Who Should Attend the Audio Description Institute?

Anyone interested in: 

  • working as a freelance description writer for film, series, advertising, etc. 
  • working as a describer in a local performing arts program 
  • working as a describer for visual art images and exhibitions 
  • refreshing existing AD skills 
  • adding value to their own or employer’s Diversity, Equity, Inclusion, and Accessibility (DEIA) initiatives
     

What Will Be Taught? 

  • audio description history and theory 
  • the Four Fundamentals of Audio Description© 
  • active seeing/visual literacy; developing skills in concentration and observation 
  • the art of editing what you see 
  • vivid language: The Visual Made Verbal™ 
  • Speak the speech, I pray you – using the spoken word to make meaning
     

How Will I Learn?

Sessions will be held virtually from 1pm to 5pm, Monday through Friday during the designated week. Materials will be delivered through a mixture of lectures, discussions, and collaborative writing sessions. Each registrant will receive a PDF copy of Dr. Joel Snyder's book, The Visual Made Verbal: A Comprehensive Training Manual and Guide to the History and Applications of Audio Description, published by ACB. Participants will receive a certificate of completion.

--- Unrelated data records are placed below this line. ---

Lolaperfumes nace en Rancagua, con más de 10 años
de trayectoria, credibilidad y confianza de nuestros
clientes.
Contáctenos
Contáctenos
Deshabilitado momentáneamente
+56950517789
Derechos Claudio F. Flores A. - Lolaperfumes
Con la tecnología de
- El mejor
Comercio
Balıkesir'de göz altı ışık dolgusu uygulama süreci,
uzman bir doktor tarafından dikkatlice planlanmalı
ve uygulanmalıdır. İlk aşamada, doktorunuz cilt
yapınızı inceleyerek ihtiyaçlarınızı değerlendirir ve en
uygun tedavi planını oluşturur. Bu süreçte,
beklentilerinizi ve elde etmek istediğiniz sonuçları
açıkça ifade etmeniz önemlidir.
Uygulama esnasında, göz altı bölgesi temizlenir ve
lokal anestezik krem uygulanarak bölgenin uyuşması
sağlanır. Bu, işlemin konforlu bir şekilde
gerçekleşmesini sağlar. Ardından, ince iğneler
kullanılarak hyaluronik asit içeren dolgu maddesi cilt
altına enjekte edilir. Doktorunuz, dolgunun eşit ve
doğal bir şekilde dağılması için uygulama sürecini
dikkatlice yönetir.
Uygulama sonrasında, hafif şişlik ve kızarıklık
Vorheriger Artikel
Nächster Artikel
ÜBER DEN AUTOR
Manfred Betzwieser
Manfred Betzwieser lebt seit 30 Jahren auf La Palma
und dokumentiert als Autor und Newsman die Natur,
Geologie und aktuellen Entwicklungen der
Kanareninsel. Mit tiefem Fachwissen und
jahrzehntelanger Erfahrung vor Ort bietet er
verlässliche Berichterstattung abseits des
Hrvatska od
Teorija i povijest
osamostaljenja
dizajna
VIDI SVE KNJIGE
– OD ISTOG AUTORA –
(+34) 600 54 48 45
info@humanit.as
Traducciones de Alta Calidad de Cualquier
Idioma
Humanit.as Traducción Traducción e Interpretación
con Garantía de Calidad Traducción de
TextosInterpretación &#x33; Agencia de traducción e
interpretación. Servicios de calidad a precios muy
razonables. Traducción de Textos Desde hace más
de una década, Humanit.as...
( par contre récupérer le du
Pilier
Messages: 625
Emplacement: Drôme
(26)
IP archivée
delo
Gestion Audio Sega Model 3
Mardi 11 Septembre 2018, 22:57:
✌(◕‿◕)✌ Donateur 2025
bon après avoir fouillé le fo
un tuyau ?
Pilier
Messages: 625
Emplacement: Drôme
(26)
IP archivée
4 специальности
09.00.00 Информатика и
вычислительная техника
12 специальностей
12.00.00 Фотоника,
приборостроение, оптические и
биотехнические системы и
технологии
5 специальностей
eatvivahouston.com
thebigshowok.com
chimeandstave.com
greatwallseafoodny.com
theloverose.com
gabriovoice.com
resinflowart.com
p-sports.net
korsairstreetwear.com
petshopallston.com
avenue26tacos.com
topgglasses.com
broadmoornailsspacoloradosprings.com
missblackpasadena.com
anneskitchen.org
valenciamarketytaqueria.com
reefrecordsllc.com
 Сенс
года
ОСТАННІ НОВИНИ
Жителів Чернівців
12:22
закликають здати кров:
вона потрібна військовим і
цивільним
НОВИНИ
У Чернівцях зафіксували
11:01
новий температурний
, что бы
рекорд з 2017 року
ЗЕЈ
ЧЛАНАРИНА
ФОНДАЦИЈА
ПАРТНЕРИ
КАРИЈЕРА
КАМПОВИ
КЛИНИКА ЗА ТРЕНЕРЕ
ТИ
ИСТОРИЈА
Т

Registration and Scholarships

Registration opens 4-6 weeks before each session and closes 4-5 days before the course begins.

Two full scholarships are available; priority will be given to people with disabilities. Additional details about the application process will be provided when registration opens.

Who Are the Instructors?

Joel Snyder, PhD – One of the first professional audio describers, Dr. Snyder began describing theater events and media in 1981; he is the President of Audio Description Associates, LLC and the Founder of/Senior Consultant to the Audio Description Project, an initiative he founded with ACB in 2009. For six years, he led a staff that produced descriptions for nationally broadcast films and network series, including Sesame Street broadcasts and DVDs. Dr. Snyder has worked with description and trained describers in more than 40 states and 60 countries.

Joyce Adams – Joyce has been producing and writing AD scripts for media and museum tours since 2002. She supervised AD script writers for the Described Media program at the National Captioning Institute, is the author of audio described tours for National Park Service visitor centers throughout the U.S. and regularly pens description for promotional videos produced by Microsoft. Ms. Adams serves on the ACVREP Subject Matter Expert Committee, which is developing a certification program for audio describers.

Elisa Jansen – Elisa is a graduate of the ADP Audio Description Institute. She has written audio description for network and Internet broadcast, such as NBC, CBS, Amazon, Hulu, and Netflix, and for the classic film Citizen Kane. Her work on promotional content includes Walmart, Kimberly-Clark, and thousands of Microsoft videos. Ms. Jansen has provided audio description for museum tours and exhibits, including the Smithsonian, the Nevada State Museum in Las Vegas, and the U.S. Olympic & Paralympic Museum.

Susan Glass – Susan is a freelance writer and poet whose forthcoming chapbook The Wild Language of Deer was recently published by Slate Roof Press. A retired English professor from San Jose State University and West Valley Community College, Ms. Glass, who is blind, taught English Composition, American Multicultural Literature, Creative Writing, and interdisciplinary courses with a Disability Studies emphasis. An active member of the American Council of the Blind since 2013, she advocates passionately for audio description, especially in live venues such as theaters, museums, and parks. She loves hiking with her guide dog Omni and riding her horse, Travis.

Tristan Snyder – Tris has been in the video description industry for more than 13 years and is the chief engineer and voice talent at Imagination Storybooks. Blind himself, Tris has produced hundreds of hours of description for network television, cinema, DVDs, and independent film. He is an award-winning producer of audio drama, including Ray Bradbury's Something Wicked This Way Comes and The Halloween Tree. As a voiceover artist, he has voiced many hours of description, and he is also a character voice actor for audio dramas and animation.